Test RESTful Web Services Locally in NetBeans
NetBeans provides an easy way to test the RESTful web services, locally. Right-click on the ‘RESTful Web Services’ project folder within the main project, and select ‘Test RESTful Web Services’. Select the first option, ‘Locally Generated Test Client’, in the ‘Configure REST Test Client’ pop-up window.
NetBeans will open a web browser window and displays the RESTful URI (Universal Resource Identifier) for the services in a tree structure. There are four primary URIs, corresponding to the four services. Each primary URI has additional child URIs grouped under them. Are they URIs or URLs? I found this excellent post that does a very good job explaining the difference between the URL (how to get there) and the URI (the resource), which is part of the URL.
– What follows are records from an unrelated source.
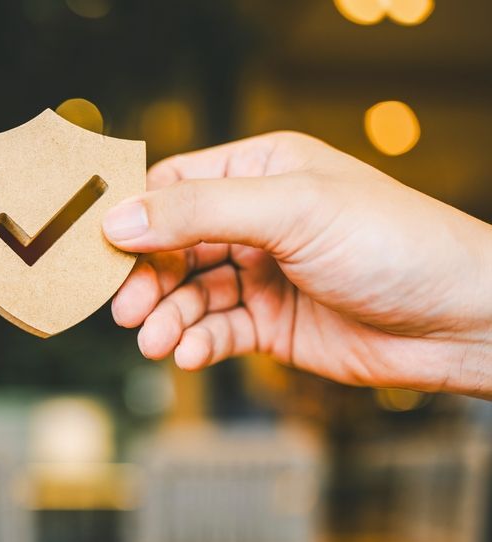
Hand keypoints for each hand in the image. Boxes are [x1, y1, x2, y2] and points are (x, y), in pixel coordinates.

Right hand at [102, 132, 491, 397]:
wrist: (457, 320)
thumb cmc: (394, 243)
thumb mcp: (290, 210)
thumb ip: (198, 212)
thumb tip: (118, 219)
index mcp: (260, 171)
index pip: (173, 186)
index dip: (134, 216)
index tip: (100, 248)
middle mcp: (256, 220)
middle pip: (171, 246)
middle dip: (147, 279)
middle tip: (126, 309)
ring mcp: (262, 274)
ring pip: (189, 295)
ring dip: (167, 319)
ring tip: (156, 342)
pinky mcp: (271, 323)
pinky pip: (217, 332)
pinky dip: (197, 344)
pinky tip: (190, 355)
Click on the ‘entityclasses.employee’ URI. Choose the HTTP ‘GET()’ request method from the drop-down and click the ‘Test’ button. The service should return a status of ‘200 (OK)’, along with xml output containing information on all the Adventure Works employees. Congratulation, the RESTful web services have just returned data to your browser from the SQL Server Adventure Works database, using the entity classes and data source you created.
Click on the other URIs to familiarize yourself with the various default resources. Test the employee ‘from/to’ URI by inputting two parameters, test the ‘count’ URI, and try changing the MIME type where applicable from XML to JSON and observe the results.

A Single Employee Being Successfully Retrieved from the Adventure Works Database Using Input Parameter
WADL
Note the link in the upper right corner of the above screens, labeled WADL: ‘http://[your_server_path]/JdbcSqlWebSrvTest/webresources/application.wadl’
The WADL (Web Application Description Language) file is the machine-readable XML description of the RESTful web service(s). The WADL file is to RESTful web services, as the WSDL (Web Service Definition Language) file is to non-RESTful, SOA-/SOAP-oriented web services. The WADL provides all the information you need to understand to the various RESTful web service’s resources, and how to call them using their URIs. According to Wikipedia, in the WADL file, ‘the service is described using a set of resource elements. Each resource has param elements to describe the inputs, and method elements which describe the request and response of a resource. The request element specifies how to represent the input, what types are required and any specific HTTP headers that are required. The response describes the representation of the service’s response, as well as any fault information, to deal with errors.’ You can download the WADL file (application.wadl), and review it in an XML-friendly viewer such as Notepad++.
Deploy Project to GlassFish
Now that the RESTful web services are working properly from within NetBeans, we can deploy them to GlassFish. To deploy the project to GlassFish, right-click on the main project icon in the Projects tab and select ‘Clean and Build’. Once the project builds successfully, right-click again and select ‘Deploy’. This will instruct Apache Ant to deploy the project as a .war file to GlassFish, using the project’s default Ant deploy task. The SQL Server data source will also be installed into GlassFish.
Once the deployment is complete, switch to GlassFish and refresh the home page if necessary. Under the ‘Applications’ item on the left-hand navigation menu, you should see a new application with the same name as your project, ‘JdbcSqlWebSrvTest’.